A couple of weeks ago I wrote an article about employees at companies like Google, Amazon, and Wayfair speaking up and demanding change from their employers. Last week, this wave of employee activism reached the advertising world when Ogilvy employees confronted the CEO over the company’s recruiting work for Customs and Border Patrol.

 In the article, I talked about the importance of aligning purpose with behavior – but how should we react when the behavior that’s being called into question is happening within an industry that has always stood on shaky moral ground?  Can there even be a moral high ground in an industry known for manipulating people’s emotions to get them to buy things that, at best, they don’t really need and that, at worst, can kill them?

It’s not to say that ad agencies and their leaders don’t or shouldn’t have a conscience, they absolutely should and many do, turning down assignments from big tobacco, gun manufacturers, and other “problematic” clients. But where do you draw the line? And on what criteria?  What makes recruiting for CBP not ok, but recruiting for the armed forces acceptable?  Is it ok to sell sugary snacks and drinks to the people most suffering from obesity and diabetes? To promote an opioid induced constipation drug in the middle of the opioid crisis?  

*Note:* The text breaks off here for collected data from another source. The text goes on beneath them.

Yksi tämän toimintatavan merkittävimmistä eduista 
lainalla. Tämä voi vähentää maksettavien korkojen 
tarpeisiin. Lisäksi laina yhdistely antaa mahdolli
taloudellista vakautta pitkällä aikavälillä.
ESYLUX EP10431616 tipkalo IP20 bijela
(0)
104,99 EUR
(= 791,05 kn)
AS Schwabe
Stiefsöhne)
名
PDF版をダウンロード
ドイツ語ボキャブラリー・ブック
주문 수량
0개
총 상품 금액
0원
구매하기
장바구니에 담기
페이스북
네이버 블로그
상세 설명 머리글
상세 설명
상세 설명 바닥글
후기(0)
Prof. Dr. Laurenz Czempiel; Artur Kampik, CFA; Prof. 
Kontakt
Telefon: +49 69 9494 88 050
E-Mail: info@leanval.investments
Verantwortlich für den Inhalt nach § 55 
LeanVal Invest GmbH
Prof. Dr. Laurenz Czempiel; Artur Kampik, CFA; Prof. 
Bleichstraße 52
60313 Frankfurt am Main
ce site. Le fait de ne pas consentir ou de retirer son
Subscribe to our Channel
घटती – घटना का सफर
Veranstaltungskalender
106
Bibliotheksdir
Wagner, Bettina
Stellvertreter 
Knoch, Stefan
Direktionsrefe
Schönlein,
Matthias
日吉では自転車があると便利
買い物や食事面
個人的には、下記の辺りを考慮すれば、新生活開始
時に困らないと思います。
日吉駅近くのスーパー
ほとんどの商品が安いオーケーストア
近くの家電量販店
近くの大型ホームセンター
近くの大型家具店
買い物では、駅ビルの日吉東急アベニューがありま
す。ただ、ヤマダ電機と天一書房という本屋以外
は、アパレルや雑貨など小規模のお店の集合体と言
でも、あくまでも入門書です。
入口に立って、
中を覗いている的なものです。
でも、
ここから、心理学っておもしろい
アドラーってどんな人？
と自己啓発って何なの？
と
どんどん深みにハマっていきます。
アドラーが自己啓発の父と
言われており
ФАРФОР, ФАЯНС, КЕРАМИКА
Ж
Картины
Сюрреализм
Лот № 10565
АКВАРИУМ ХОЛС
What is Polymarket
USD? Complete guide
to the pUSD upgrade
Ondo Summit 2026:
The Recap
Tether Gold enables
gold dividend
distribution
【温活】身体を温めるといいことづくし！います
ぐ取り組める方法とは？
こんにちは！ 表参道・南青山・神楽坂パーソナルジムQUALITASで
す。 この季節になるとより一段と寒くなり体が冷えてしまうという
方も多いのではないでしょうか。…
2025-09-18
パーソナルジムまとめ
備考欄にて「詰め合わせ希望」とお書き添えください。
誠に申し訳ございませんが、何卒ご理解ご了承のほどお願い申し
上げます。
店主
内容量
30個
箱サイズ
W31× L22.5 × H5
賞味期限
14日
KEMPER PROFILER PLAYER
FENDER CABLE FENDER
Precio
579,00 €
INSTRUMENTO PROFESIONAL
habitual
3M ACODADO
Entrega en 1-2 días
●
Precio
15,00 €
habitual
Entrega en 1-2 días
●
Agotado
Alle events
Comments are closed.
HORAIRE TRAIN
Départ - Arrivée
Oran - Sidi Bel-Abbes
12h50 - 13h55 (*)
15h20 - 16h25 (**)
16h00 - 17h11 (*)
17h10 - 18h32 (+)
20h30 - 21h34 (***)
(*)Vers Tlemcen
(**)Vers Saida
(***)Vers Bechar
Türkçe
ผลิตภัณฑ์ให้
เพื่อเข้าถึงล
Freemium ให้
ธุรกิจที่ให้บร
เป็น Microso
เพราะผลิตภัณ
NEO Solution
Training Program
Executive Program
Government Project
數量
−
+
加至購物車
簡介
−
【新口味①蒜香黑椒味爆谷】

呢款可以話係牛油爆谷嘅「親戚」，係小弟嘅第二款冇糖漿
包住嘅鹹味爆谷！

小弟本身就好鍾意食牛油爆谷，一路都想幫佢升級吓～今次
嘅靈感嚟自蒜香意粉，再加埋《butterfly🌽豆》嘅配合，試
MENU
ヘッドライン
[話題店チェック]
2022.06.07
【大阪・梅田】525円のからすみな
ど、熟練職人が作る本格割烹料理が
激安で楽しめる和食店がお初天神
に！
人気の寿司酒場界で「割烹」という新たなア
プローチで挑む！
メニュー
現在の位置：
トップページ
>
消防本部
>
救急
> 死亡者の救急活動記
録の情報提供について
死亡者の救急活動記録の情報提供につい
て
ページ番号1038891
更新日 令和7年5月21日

I don’t think there’s a clear-cut answer but as a first step, agencies need to listen to employees and stakeholders, take input, and be really deliberate about defining where their “line” is. And once an agency decides which issues and clients fall within that, that line and the rationale behind it need to be explicitly and transparently shared with employees. Employees need to know where they draw the line too, which might mean choosing not to work on a piece of business or passing up (or leaving) a job at an agency whose client roster doesn’t align with your values.

It’s highly unlikely that there will ever be total alignment between employee and agency values, especially in an industry climate of contraction, shrinking margins, and increased competition. But if it’s out in the open, everyone at least gets to choose for themselves where the line is and which side of it they’re on.